Coalition urges Congress to boost CDC genomic surveillance funding
A coalition of medical, public health, academic, and industry organizations is urging Congress to increase funding for the CDC’s Advanced Molecular Detection (AMD) program in 2027.
Zoom in: In an April 2 letter, the groups requested $175 million annually for the CDC program, supporting genomic sequencing and advanced data analytics for infectious disease surveillance.
The AMD program enables health departments to detect and track infectious diseases using genomic sequencing.

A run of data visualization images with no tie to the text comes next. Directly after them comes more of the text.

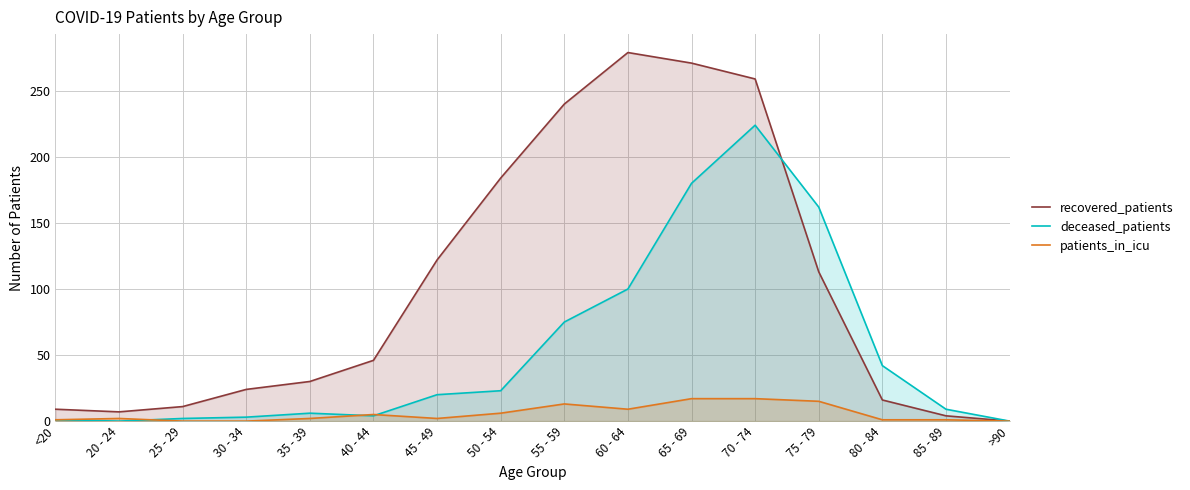

What is the average value of the patients_in_icu series?

6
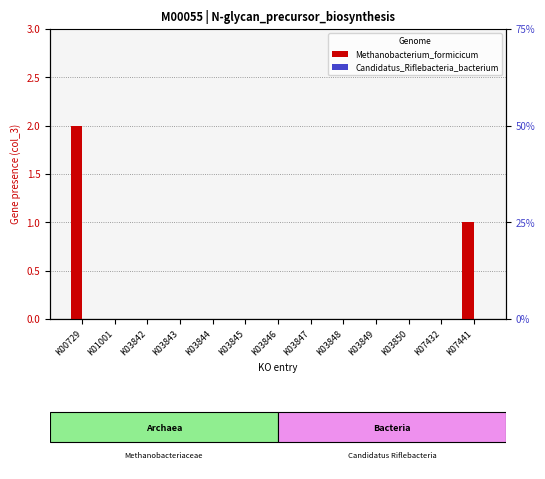

At which label does Candidatus_Riflebacteria_bacterium reach its peak?

K00729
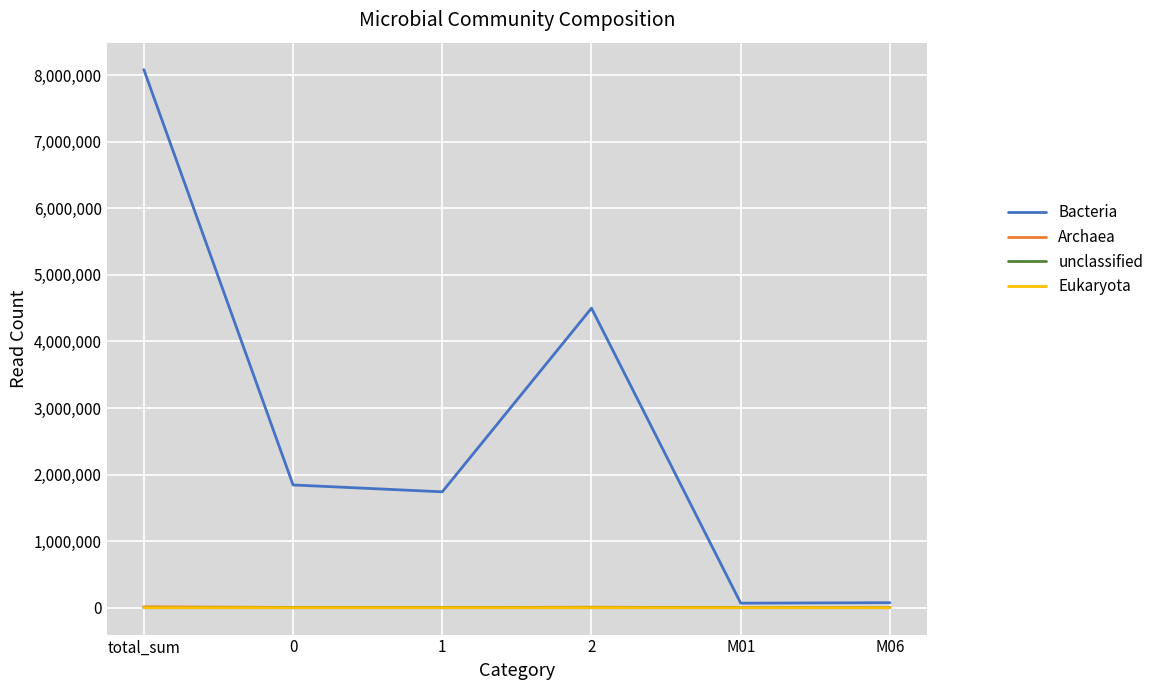

Which series changed the most between 0 and M06?

Bacteria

- It’s crucial for foodborne outbreak investigations, influenza surveillance, wastewater monitoring, and antimicrobial-resistant infection responses.
- It supports pathogen genomics training and regional centers connecting research with public health practice.
Current supplemental funding is set to expire in 2027.
The impact: The coalition warns that without increased funding, genomic surveillance capacity could weaken.
- Outbreak detection and response times could suffer.
- US preparedness for emerging infectious disease threats would decline as new risks rise.